Prophix is a Corporate Performance Management (CPM) software company providing budgeting, planning, reporting, and consolidation for mid-market organizations that have outgrown Excel but don't require full enterprise EPM complexity or pricing. Founded in 1987 in Mississauga, Canada, Prophix serves over 3,000 companies in 100+ countries with a focus on making financial planning accessible to organizations with 200–2,000 employees. The platform provides a complete FP&A workflow: budget and forecast modeling, variance analysis, management reporting, and financial consolidation. Driver-based planning models connect operational assumptions to financial outputs. The cloud-based platform provides browser access and mobile reporting for executive stakeholders. Prophix IQ uses AI to surface financial insights and assist with narrative generation for reports. Pre-built content and implementation methodology enable faster deployment than bespoke enterprise implementations. Integration with popular ERP systems including NetSuite, SAP, Oracle, and QuickBooks enables automated actuals import. Consolidation capabilities handle multi-entity organizations with currency translation. Prophix's mid-market positioning delivers enterprise FP&A capabilities at accessible pricing, making it competitive for organizations underserved by both enterprise platforms (too complex and expensive) and basic tools (too limited). Gartner recognizes Prophix in the FP&A market as a mid-market leader.

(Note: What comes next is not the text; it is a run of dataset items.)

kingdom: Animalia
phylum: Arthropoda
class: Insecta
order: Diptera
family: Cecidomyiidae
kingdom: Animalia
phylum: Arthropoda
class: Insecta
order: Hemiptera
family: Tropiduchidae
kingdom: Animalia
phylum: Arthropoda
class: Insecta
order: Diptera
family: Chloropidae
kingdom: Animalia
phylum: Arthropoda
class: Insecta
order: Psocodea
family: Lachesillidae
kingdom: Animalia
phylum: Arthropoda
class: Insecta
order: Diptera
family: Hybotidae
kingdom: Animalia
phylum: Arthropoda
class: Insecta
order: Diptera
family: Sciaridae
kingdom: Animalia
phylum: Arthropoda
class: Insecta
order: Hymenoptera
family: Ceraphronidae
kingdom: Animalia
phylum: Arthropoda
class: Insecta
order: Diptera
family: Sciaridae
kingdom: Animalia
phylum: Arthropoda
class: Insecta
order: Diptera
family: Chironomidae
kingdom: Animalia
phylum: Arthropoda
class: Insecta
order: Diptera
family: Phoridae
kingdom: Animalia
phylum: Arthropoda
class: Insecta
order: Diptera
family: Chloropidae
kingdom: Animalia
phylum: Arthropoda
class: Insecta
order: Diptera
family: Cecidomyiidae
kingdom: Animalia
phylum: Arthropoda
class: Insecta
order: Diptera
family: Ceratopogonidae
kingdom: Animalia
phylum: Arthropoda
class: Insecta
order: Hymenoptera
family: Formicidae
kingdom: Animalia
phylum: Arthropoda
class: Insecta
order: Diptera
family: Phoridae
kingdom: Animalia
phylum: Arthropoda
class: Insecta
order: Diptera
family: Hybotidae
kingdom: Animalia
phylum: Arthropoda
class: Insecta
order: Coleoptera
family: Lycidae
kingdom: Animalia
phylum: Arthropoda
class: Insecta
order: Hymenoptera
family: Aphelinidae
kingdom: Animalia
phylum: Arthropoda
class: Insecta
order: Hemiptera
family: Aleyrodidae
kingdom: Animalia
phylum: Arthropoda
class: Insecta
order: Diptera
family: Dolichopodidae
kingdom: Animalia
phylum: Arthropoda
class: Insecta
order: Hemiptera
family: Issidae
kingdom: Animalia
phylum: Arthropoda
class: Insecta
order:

Jedox is an AI-powered planning, analytics, and reporting platform that combines the familiarity of Excel with enterprise-grade planning capabilities, making it particularly accessible for finance teams transitioning from spreadsheet-based planning. Founded in Freiburg, Germany in 2002, Jedox serves over 2,500 organizations globally. The Excel Add-In enables finance teams to work in Excel while accessing a shared, consistent planning database—eliminating version control and data integrity issues of standalone spreadsheets. Cloud and on-premise deployment options accommodate data governance requirements. AI-driven planning assistance provides forecast recommendations, anomaly alerts, and data enrichment automatically. Driver-based financial models connect operational metrics to financial projections. Consolidated planning covers P&L, balance sheet, cash flow, and operational plans in connected models. Workforce planning handles headcount and compensation modeling. Pre-built content for retail, manufacturing, and financial services accelerates deployment. Integration with SAP, Oracle, Microsoft Dynamics, Salesforce, and other systems automates actuals import. Jedox's Excel familiarity reduces training requirements and adoption resistance—a persistent challenge with enterprise planning tools. The platform is particularly popular in Europe and with organizations that want modern planning capabilities while leveraging existing Excel expertise. Gartner recognizes Jedox in the FP&A Solutions market.